Provided passage =
The influence on the wider public discourse by the likes of Edward Said, Henry Kissinger, and even Amartya Sen, and the glamour surrounding their interventions, may have eroded the Senior Common Room’s faith in the recondite but it hasn’t destroyed it altogether. From the publication of his celebrated (some would say, notorious) “Clash of Civilizations” in 1993 till his death on Christmas Eve, Samuel Huntington was often taunted by the charge that he was willfully playing to the galleries, abandoning scholarship for polemics, if not prejudice.
These low blows were couched in a lethal combination of envy, anger and incomprehension. Huntington was neither a soothsayer nor a prophet. He was just a Harvard don trying to make sense of the post-Cold War world. In suggesting that the contemporary world could be better understood within the framework of conflicting civilizations, Huntington was actually trying to deflate the triumphalist assumptions prevailing in the West. In his view, the spread of American “soft” power wouldn’t automatically be accompanied by the spread of liberal democracy.
“Somewhere in the Middle East”, he wrote presciently in 1993, “half-dozen young men could well be dressed in jeans, drinking Coke, listening to rap, and between their bows to Mecca, putting together a bomb to blow up an American airliner.” At that time, few people had even heard of Osama bin Laden.
After 9/11, this passage was elevated to the realms of prophecy which it was not. Huntington had just assembled disparate pieces of a puzzle and arrived at the conclusion that the Cold War had been replaced by a tussle which had the potential of turning into a big conflict.

(Questions linked to images)
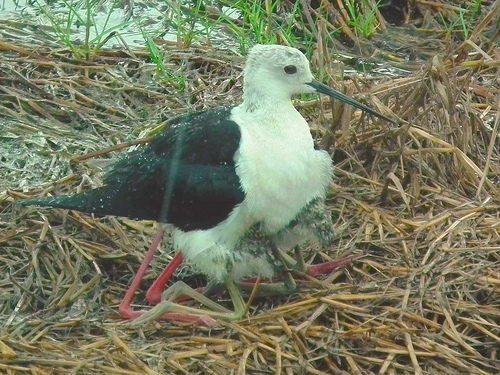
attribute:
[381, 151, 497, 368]
vegetation — brown, dry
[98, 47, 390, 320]
bird — standing, black, white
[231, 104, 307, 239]
chest — white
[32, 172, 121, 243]
tail — black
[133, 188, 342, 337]
legs — red, long, brown, pink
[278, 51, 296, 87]
eye — black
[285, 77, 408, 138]
beak — long, black, sharp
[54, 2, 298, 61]
grass — green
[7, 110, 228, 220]
wing — black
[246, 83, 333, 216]
feathers — white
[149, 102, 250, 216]
feathers — black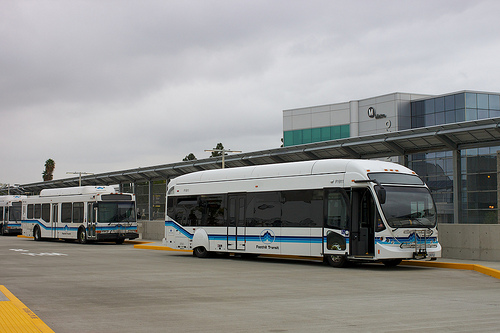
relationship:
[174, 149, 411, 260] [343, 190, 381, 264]
bus has door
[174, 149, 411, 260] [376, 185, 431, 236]
bus has windshield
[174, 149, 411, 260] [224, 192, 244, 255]
bus has exit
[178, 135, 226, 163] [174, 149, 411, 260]
trees above bus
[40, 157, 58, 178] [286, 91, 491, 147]
tree behind building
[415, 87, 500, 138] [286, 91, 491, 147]
windows on building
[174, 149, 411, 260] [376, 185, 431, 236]
bus has window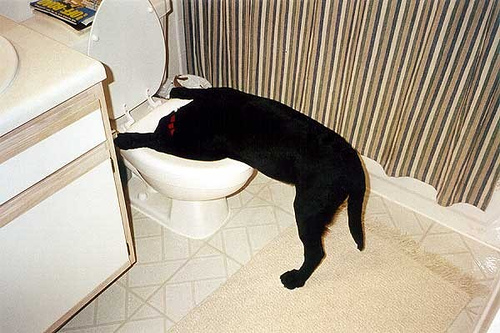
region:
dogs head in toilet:
[117, 86, 262, 205]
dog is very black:
[110, 84, 367, 289]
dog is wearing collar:
[165, 109, 177, 137]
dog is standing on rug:
[117, 86, 485, 331]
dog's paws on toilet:
[115, 82, 366, 289]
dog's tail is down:
[344, 184, 371, 251]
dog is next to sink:
[0, 15, 365, 332]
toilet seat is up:
[89, 1, 256, 237]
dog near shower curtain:
[114, 1, 499, 289]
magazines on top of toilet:
[20, 1, 253, 238]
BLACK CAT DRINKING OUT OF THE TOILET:
[85, 0, 392, 295]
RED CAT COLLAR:
[160, 105, 181, 135]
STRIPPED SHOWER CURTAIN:
[175, 0, 491, 210]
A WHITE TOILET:
[26, 0, 251, 242]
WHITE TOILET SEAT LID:
[80, 0, 185, 121]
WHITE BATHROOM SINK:
[0, 15, 140, 285]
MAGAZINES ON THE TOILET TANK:
[26, 0, 141, 35]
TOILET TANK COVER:
[15, 0, 175, 60]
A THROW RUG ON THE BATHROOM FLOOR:
[167, 196, 488, 326]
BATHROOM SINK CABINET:
[0, 146, 140, 323]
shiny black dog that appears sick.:
[112, 85, 363, 287]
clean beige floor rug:
[160, 205, 485, 330]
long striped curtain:
[180, 0, 495, 215]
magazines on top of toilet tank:
[30, 0, 100, 35]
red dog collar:
[165, 110, 170, 130]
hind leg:
[275, 180, 330, 295]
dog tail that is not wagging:
[345, 150, 365, 245]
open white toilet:
[85, 0, 251, 236]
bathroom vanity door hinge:
[105, 155, 110, 170]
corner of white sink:
[0, 35, 18, 90]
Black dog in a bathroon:
[106, 70, 386, 292]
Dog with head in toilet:
[142, 91, 230, 166]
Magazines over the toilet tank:
[30, 0, 170, 35]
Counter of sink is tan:
[0, 0, 140, 320]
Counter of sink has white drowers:
[0, 12, 150, 327]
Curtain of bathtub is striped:
[170, 0, 495, 225]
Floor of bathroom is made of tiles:
[101, 183, 471, 329]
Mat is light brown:
[158, 200, 485, 330]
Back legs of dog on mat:
[268, 181, 349, 297]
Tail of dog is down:
[340, 173, 377, 253]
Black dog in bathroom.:
[112, 82, 379, 292]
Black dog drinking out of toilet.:
[115, 85, 365, 289]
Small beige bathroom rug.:
[155, 209, 483, 330]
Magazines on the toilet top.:
[27, 1, 107, 37]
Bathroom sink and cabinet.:
[0, 16, 136, 331]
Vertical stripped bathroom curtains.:
[180, 0, 499, 213]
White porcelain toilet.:
[20, 0, 253, 239]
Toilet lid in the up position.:
[87, 0, 164, 122]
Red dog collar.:
[167, 115, 174, 138]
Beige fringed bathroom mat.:
[169, 199, 488, 330]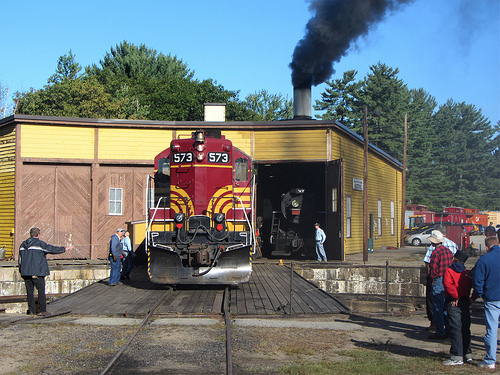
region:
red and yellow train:
[144, 129, 256, 286]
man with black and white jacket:
[15, 229, 75, 316]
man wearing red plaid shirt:
[425, 227, 456, 338]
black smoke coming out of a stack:
[289, 0, 415, 121]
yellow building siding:
[328, 128, 404, 255]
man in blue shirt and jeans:
[471, 235, 498, 370]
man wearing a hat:
[425, 229, 453, 339]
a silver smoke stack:
[291, 86, 313, 119]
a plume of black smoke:
[287, 0, 409, 88]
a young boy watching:
[441, 249, 472, 366]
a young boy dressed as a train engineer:
[441, 246, 475, 366]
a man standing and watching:
[424, 229, 451, 336]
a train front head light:
[175, 213, 183, 222]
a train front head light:
[215, 213, 224, 222]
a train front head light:
[196, 144, 203, 151]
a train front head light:
[196, 153, 203, 160]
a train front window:
[233, 157, 248, 181]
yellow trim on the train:
[149, 162, 263, 262]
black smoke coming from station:
[246, 3, 448, 157]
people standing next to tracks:
[380, 183, 492, 374]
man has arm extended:
[10, 203, 85, 307]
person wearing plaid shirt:
[418, 243, 452, 283]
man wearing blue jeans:
[477, 286, 499, 356]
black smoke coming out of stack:
[286, 0, 421, 120]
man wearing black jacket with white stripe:
[15, 226, 75, 316]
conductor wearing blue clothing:
[105, 225, 127, 285]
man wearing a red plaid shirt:
[425, 228, 455, 336]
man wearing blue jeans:
[470, 233, 498, 373]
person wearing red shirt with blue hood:
[440, 247, 476, 372]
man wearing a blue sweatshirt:
[472, 235, 499, 370]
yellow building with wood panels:
[1, 103, 410, 262]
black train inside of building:
[252, 155, 342, 262]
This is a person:
[7, 223, 76, 329]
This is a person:
[105, 227, 125, 287]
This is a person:
[103, 221, 125, 293]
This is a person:
[311, 220, 329, 265]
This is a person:
[446, 245, 477, 372]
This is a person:
[471, 230, 493, 371]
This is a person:
[426, 227, 449, 344]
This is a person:
[308, 216, 333, 267]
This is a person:
[12, 222, 73, 332]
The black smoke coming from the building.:
[279, 30, 364, 82]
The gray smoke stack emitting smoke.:
[285, 76, 317, 121]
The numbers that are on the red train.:
[166, 150, 233, 170]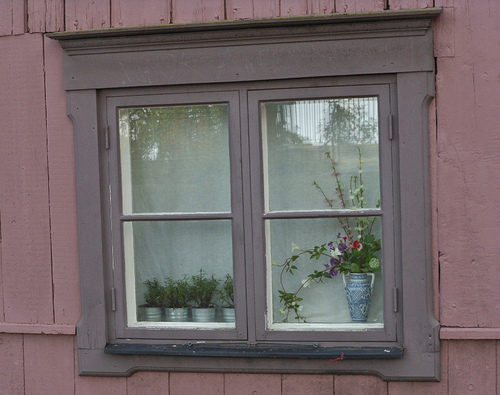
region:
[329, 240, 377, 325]
a blue decorated vase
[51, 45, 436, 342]
brown window with plants in it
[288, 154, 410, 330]
a vase with flowers in it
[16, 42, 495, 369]
a red house with a brown window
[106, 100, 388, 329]
the glass part of the window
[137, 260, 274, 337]
four plants in the window sill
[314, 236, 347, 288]
some purple flowers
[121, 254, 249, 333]
green plants in a pot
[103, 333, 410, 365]
the black part of the window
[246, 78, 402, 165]
reflection in the window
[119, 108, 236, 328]
The window pane is rectangular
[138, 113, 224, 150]
A tree is reflected in the window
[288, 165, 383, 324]
A plant in a vase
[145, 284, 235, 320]
Smaller plants in containers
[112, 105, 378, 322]
A window on a building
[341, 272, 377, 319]
A vase in the window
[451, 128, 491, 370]
A red wall by the window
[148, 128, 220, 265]
A white curtain behind the plants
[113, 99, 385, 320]
A window on the side of the building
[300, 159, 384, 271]
A green plant in the window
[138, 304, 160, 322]
a small metal can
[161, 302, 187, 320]
a small metal can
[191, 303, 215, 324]
a small metal can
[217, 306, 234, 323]
a small metal can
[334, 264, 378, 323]
a blue and white flower vase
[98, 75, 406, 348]
a brown wood framed window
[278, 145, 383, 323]
a bouquet of flowers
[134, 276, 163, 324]
a potted green plant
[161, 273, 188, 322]
a potted green plant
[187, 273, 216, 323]
a potted green plant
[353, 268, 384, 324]
vase in the window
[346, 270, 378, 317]
vase is blue and white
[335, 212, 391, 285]
flowers in the vase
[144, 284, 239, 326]
four plants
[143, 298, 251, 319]
plants are in metal buckets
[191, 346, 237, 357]
window sill is blue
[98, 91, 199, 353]
frame of window is plum purple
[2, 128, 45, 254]
wood is lavendar purple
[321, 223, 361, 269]
flowers are purple, red and white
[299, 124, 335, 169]
reflection in the glass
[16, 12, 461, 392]
a window with plants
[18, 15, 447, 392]
plants in a window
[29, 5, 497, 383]
a window that is closed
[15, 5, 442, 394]
a closed window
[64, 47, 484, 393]
a small window on a building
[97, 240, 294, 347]
five small plants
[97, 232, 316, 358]
five small plants on a window sill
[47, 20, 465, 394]
plants inside a window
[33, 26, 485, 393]
six plants inside a window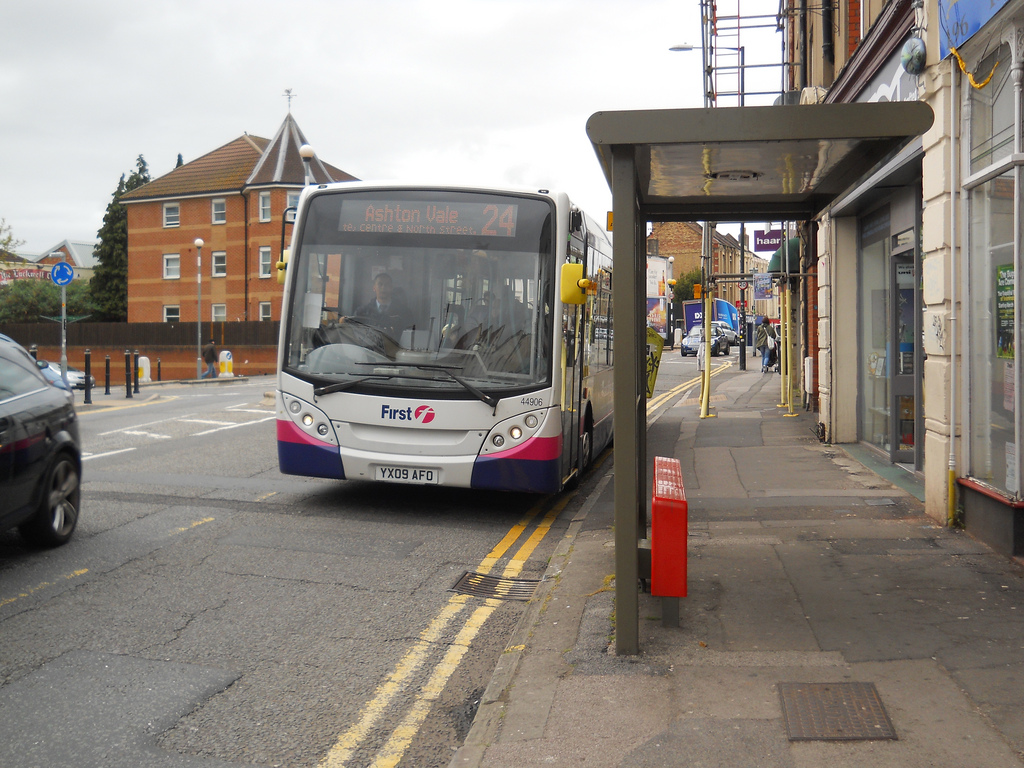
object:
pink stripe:
[532, 437, 559, 458]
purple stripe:
[479, 461, 557, 490]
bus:
[274, 177, 614, 496]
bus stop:
[584, 98, 932, 661]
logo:
[373, 390, 441, 425]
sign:
[46, 242, 88, 290]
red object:
[652, 455, 690, 599]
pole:
[616, 538, 637, 590]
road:
[0, 313, 728, 766]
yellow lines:
[256, 354, 744, 765]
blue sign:
[936, 0, 1008, 57]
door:
[955, 177, 1023, 529]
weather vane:
[283, 87, 298, 112]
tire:
[22, 447, 81, 550]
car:
[0, 336, 84, 565]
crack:
[2, 632, 98, 686]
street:
[0, 333, 738, 762]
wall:
[121, 208, 160, 321]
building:
[107, 123, 363, 334]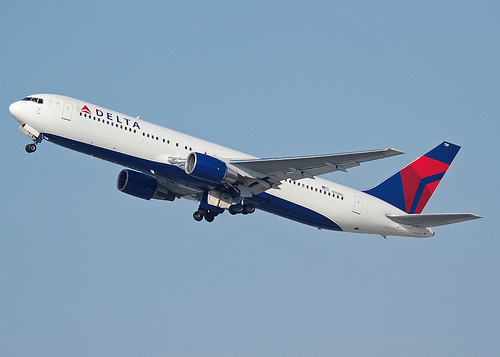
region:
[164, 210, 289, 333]
the sky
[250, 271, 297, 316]
the sky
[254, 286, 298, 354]
the sky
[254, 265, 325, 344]
the sky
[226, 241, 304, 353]
the sky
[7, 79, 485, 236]
the plane in the sky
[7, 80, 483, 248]
the plane in mid air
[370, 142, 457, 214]
the red and blue tail of the plane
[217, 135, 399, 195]
the wing of the plane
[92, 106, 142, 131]
the word on the side of the plane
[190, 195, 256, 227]
the back wheels under the plane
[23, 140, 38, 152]
the front wheels under the plane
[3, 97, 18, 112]
the nose of the plane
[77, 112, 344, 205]
the windows on the side of the plane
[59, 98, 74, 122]
the door on the side of the plane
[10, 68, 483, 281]
plane flying at an angle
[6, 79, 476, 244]
the plane body is white in color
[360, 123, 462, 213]
the plane tail is blue and red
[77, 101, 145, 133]
graphic logo on side of plane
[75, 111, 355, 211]
row of windows across plane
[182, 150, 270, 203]
engine below plane wing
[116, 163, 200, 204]
engine below plane wing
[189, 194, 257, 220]
plane tires are in down position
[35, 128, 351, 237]
black marking underneath plane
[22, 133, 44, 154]
front wheel of plane is down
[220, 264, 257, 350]
the sky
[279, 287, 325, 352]
the sky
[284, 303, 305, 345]
the sky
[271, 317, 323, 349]
the sky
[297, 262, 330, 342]
the sky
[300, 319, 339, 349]
the sky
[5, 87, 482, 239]
THE BODY OF THE PLANE IS WHITE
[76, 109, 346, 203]
THE PLANE HAS MANY WINDOWS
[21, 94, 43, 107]
THE PLANE'S WINDSHIELD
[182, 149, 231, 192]
THE PLANE HAS BLUE ENGINE IS BLUE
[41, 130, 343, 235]
THE UNDERBELLY OF THE PLANE IS BLUE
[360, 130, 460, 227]
THE PLANE'S TAIL IS RED AND BLUE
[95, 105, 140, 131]
DELTA IS PAINTED ON THE SIDE OF THE PLANE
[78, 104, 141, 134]
THE WORD DELTA IS BLUE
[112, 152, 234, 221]
THE PLANE HAS TWO ENGINES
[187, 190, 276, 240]
THE LANDING GEAR IS DOWN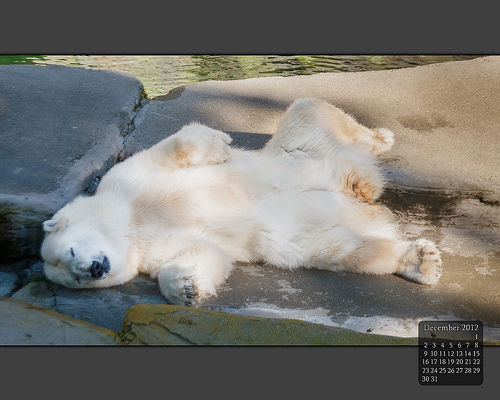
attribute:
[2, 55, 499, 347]
pavement — grey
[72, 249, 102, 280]
nose — black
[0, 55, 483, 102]
water — green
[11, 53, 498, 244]
rocks — slabs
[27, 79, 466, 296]
bear — sunbathing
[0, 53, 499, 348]
scene — outdoors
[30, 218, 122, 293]
face — black, white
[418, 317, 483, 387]
calendar — black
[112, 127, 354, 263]
fur — white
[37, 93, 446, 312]
bear — white, laying down 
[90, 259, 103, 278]
nose — black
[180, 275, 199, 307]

Requirements =
Duplicate word for word the part of the passage on Samuel Huntington above that opens with the words containing "After 9/11, this" and closes with "a big conflict.".

Answer in full =
After 9/11, this passage was elevated to the realms of prophecy which it was not. Huntington had just assembled disparate pieces of a puzzle and arrived at the conclusion that the Cold War had been replaced by a tussle which had the potential of turning into a big conflict.